Please use this identifier to cite or link to this item: http://repository.kln.ac.lk/handle/123456789/20023
Title: The movement of Equality: the Gay Rights Movement as a social movement in the United States
Authors: Kulasekara, N.
Keywords: LGBT
Homosexuality
Social movements
Issue Date: 2018
Publisher: 2nd International Studies Students’ Research Symposium – 2018, Department of International Studies, Faculty of Social Sciences, University of Kelaniya, Sri Lanka
Citation: Kulasekara, N. (2018).
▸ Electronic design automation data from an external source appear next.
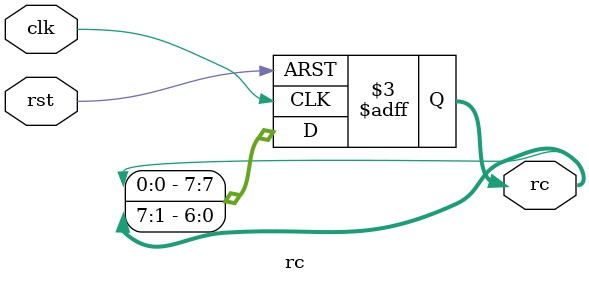
<source format=v>
module rc(
input rst,clk,
output reg [7:0] rc);
always @(posedge clk or posedge rst)
begin
if (rst==1)
	rc=8'b10000000;
else 
	rc={rc[0],rc[7:1]};
end
endmodule	




 
</source>
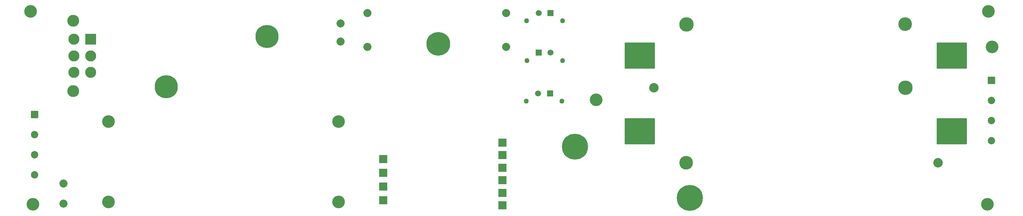
<source format=gts>
G04 #@! TF.GenerationSoftware,KiCad,Pcbnew,7.0.9*
G04 #@! TF.CreationDate,2024-04-22T21:03:38-07:00*
G04 #@! TF.ProjectId,AVcarrierBoard,41566361-7272-4696-9572-426f6172642e,rev?*
G04 #@! TF.SameCoordinates,Original*
G04 #@! TF.FileFunction,Soldermask,Top*
G04 #@! TF.FilePolarity,Negative*
%FSLAX46Y46*%
G04 Gerber Fmt 4.6, Leading zero omitted, Abs format (unit mm)*
G04 Created by KiCad (PCBNEW 7.0.9) date 2024-04-22 21:03:38*
%MOMM*%
%LPD*%
G01*
G04 APERTURE LIST*
G04 Aperture macros list*
%AMRoundRect*
0 Rectangle with rounded corners*
0 $1 Rounding radius*
0 $2 $3 $4 $5 $6 $7 $8 $9 X,Y pos of 4 corners*
0 Add a 4 corners polygon primitive as box body*
4,1,4,$2,$3,$4,$5,$6,$7,$8,$9,$2,$3,0*
0 Add four circle primitives for the rounded corners*
1,1,$1+$1,$2,$3*
1,1,$1+$1,$4,$5*
1,1,$1+$1,$6,$7*
1,1,$1+$1,$8,$9*
0 Add four rect primitives between the rounded corners*
20,1,$1+$1,$2,$3,$4,$5,0*
20,1,$1+$1,$4,$5,$6,$7,0*
20,1,$1+$1,$6,$7,$8,$9,0*
20,1,$1+$1,$8,$9,$2,$3,0*%
G04 Aperture macros list end*
%ADD10C,6.000000*%
%ADD11C,2.032000*%
%ADD12C,3.200000*%
%ADD13C,1.270000*%
%ADD14R,1.520000X1.520000*%
%ADD15C,1.520000*%
%ADD16RoundRect,0.102000X-0.825000X0.825000X-0.825000X-0.825000X0.825000X-0.825000X0.825000X0.825000X0*%
%ADD17C,1.854000*%
%ADD18R,2.032000X2.032000*%
%ADD19C,2.999999*%
%ADD20R,2.800000X2.800000*%
%ADD21C,2.800000*%
%ADD22C,3.450000*%
%ADD23C,2.390000*%
%ADD24RoundRect,0.102000X-3.670000X-3.175000X3.670000X-3.175000X3.670000X3.175000X-3.670000X3.175000X0*%
%ADD25C,6.560820*%
%ADD26C,3.654400*%
%ADD27C,2.387600*%
%ADD28C,5.842000*%
G04 APERTURE END LIST*
D10*
X131210000Y-78920000D03*
D11*
X148310000Y-71120000D03*
X148310000Y-79620000D03*
X113310000Y-71120000D03*
X113310000Y-79620000D03*
D12*
X171000000Y-93000000D03*
D13*
X153362416Y-93400000D03*
X162362398Y-93400000D03*
D14*
X159362399Y-91440000D03*
D15*
X156362400Y-91440000D03*
D16*
X29464000Y-96723200D03*
D17*
X29464000Y-101803200D03*
X29464000Y-106883200D03*
X29464000Y-111963200D03*
D12*
X48057500Y-98503750D03*
X48057500Y-118823750D03*
X106057500Y-98503750D03*
X106057500Y-118823750D03*
D18*
X117275000Y-108060000D03*
X117275000Y-111520000D03*
X117275000Y-114980000D03*
X117275000Y-118440000D03*
D11*
X36735000Y-114220000D03*
X36735000Y-119300000D03*
D12*
X28448000Y-70713600D03*
X29006800Y-119430800D03*
D19*
X39166800Y-90830400D03*
X39166800Y-73030436D03*
D20*
X43557799Y-77730434D03*
D21*
X43557799Y-81930433D03*
X43557799Y-86130432D03*
X39357800Y-77730434D03*
X39357800Y-81930433D03*
X39357800Y-86130432D03*
D22*
X193720000Y-108945000D03*
X248920000Y-73935000D03*
D23*
X257140000Y-108945000D03*
D24*
X181990000Y-81885000D03*
X260650000Y-81885000D03*
X181990000Y-100995000D03*
X260650000Y-100995000D03*
D16*
X270650000Y-88137500D03*
D17*
X270650000Y-93217500D03*
X270650000Y-98297500D03*
X270650000Y-103377500D03*
D12*
X269595600Y-119430800D03*
D13*
X153486617Y-73054600D03*
X162486599Y-73054600D03*
D14*
X159486600Y-71094600D03*
D15*
X156486601Y-71094600D03*
D12*
X270852000Y-79675000D03*
X269849600Y-70713600D03*
D25*
X194616600Y-117830600D03*
X165673300Y-104876600D03*
D18*
X147372600Y-103860600D03*
X147372600Y-107035600D03*
X147372600Y-110210600D03*
X147372600Y-113385600D03*
X147372600Y-116560600D03*
X147372600Y-119735600D03*
D26*
X249000000Y-90000000D03*
X193755000Y-73998000D03*
D27*
X185525400Y-90000000D03*
D28*
X62616800Y-89756000D03*
X88016800Y-77056000D03*
D11*
X106599387Y-78326000D03*
X106599387Y-73765535D03*
D13*
X162511984Y-83087600D03*
X153512002Y-83087600D03*
D14*
X156512001Y-81127600D03*
D15*
X159512000Y-81127600D03*
M02*

</source>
The movement of Equality: the Gay Rights Movement as a social movement in the United States. 2nd International Studies Students’ Research Symposium – 2018, Department of International Studies, Faculty of Social Sciences, University of Kelaniya, Sri Lanka.p.41
Abstract: Lesbian, gay bisexual and transgendered (LGBT) individuals as a demographic group remained largely silent and unseen in American culture until after the Second World War. Prior to the World Wars, many gay and lesbian Americans hid their sexual orientation out of fear and shame. Gay men who lived in urban centres often formed close social networks with other gay men yet remained a part of a hidden subculture. Society as a whole grew less tolerant of homosexuality in the 1950s and 1960s. The LGBT community has gained much wider acceptance in American culture since the 1970s, but the struggle continues. Today, LGBT Americans are waging political battles in many areas, addressing same-sex marriage or civil unions, equal employment practices, and the right to live without fear of harassment or violence. However, Discrimination against LGBT individuals started to grow in the mid1950s: LGBT men and women were fired from their jobs or dismissed from the military because of their sexual orientation.The gay rights movement has been termed the predominant civil rights movement of the twenty-first century. The research takes up aqualitative approach and to that end it gathers secondary data that assess the LGBT climate and their civil rights movement in the United States. The analysis is largely based on Equality concept and social movement theory. A crucial question examine here is; how far the gay rights movement has been successful as a social movement in USA. The findings reveal that LGBT Americans still face discrimination in many aspects of their lives. Such as at school, at work, when they try to buy a home, or when they apply for a loan. USA is at the top of the world’s equality but it does not have the same equality as they show.